THE DATA:
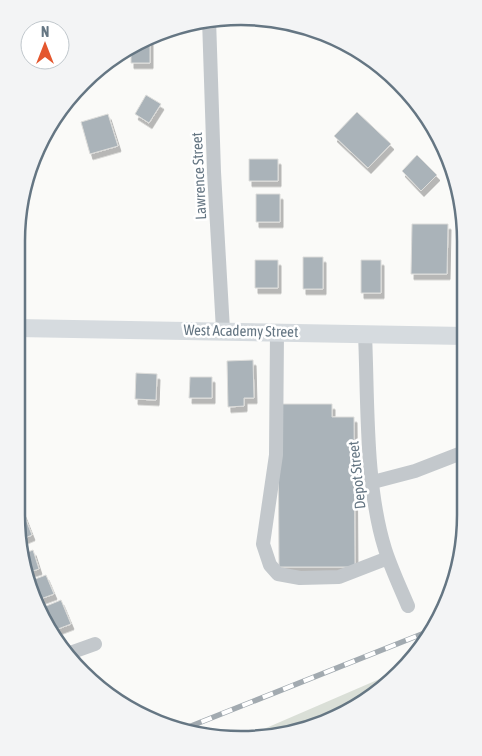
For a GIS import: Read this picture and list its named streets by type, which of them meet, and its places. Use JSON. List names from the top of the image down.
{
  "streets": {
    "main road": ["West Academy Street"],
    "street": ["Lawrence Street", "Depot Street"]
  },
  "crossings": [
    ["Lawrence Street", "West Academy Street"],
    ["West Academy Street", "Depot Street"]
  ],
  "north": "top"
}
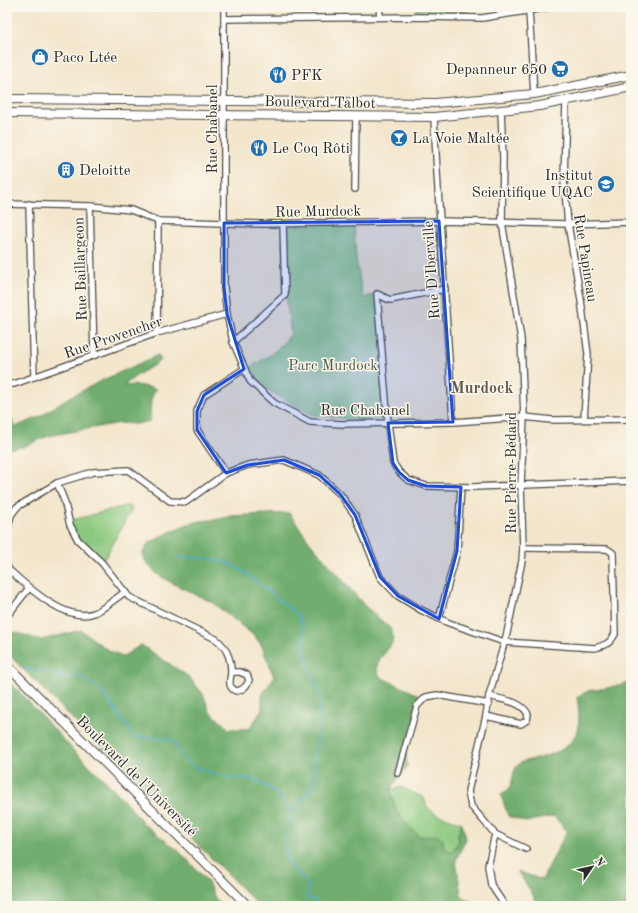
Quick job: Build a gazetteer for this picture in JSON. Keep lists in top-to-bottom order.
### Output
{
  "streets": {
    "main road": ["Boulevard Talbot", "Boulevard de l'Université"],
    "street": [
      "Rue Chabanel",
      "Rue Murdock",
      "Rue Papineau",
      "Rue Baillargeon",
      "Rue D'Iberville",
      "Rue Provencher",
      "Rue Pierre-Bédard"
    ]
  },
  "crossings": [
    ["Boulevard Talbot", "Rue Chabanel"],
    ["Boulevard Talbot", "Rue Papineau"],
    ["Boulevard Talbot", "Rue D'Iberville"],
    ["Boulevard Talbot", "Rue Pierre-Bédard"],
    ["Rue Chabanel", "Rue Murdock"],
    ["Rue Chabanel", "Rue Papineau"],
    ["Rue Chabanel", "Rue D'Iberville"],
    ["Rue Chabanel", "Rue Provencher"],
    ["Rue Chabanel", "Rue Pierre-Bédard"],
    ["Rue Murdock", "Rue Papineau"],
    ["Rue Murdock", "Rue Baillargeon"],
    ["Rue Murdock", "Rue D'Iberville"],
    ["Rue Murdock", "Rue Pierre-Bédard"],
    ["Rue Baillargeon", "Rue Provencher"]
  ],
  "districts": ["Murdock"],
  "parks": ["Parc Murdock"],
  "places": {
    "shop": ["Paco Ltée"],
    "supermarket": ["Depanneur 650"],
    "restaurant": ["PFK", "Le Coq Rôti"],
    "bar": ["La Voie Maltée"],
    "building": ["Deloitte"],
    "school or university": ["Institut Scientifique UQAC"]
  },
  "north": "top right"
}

WHAT YOU HAVE TO DO: Line by line and exactly, write out the material above. Skip the pictures.

SOLUTION:
For a GIS import: Read this picture and list its named streets by type, which of them meet, and its places. Use JSON. List names from the top of the image down.
{
  "streets": {
    "main road": ["West Academy Street"],
    "street": ["Lawrence Street", "Depot Street"]
  },
  "crossings": [
    ["Lawrence Street", "West Academy Street"],
    ["West Academy Street", "Depot Street"]
  ],
  "north": "top"
}
Quick job: Build a gazetteer for this picture in JSON. Keep lists in top-to-bottom order.
### Output
{
  "streets": {
    "main road": ["Boulevard Talbot", "Boulevard de l'Université"],
    "street": [
      "Rue Chabanel",
      "Rue Murdock",
      "Rue Papineau",
      "Rue Baillargeon",
      "Rue D'Iberville",
      "Rue Provencher",
      "Rue Pierre-Bédard"
    ]
  },
  "crossings": [
    ["Boulevard Talbot", "Rue Chabanel"],
    ["Boulevard Talbot", "Rue Papineau"],
    ["Boulevard Talbot", "Rue D'Iberville"],
    ["Boulevard Talbot", "Rue Pierre-Bédard"],
    ["Rue Chabanel", "Rue Murdock"],
    ["Rue Chabanel", "Rue Papineau"],
    ["Rue Chabanel", "Rue D'Iberville"],
    ["Rue Chabanel", "Rue Provencher"],
    ["Rue Chabanel", "Rue Pierre-Bédard"],
    ["Rue Murdock", "Rue Papineau"],
    ["Rue Murdock", "Rue Baillargeon"],
    ["Rue Murdock", "Rue D'Iberville"],
    ["Rue Murdock", "Rue Pierre-Bédard"],
    ["Rue Baillargeon", "Rue Provencher"]
  ],
  "districts": ["Murdock"],
  "parks": ["Parc Murdock"],
  "places": {
    "shop": ["Paco Ltée"],
    "supermarket": ["Depanneur 650"],
    "restaurant": ["PFK", "Le Coq Rôti"],
    "bar": ["La Voie Maltée"],
    "building": ["Deloitte"],
    "school or university": ["Institut Scientifique UQAC"]
  },
  "north": "top right"
}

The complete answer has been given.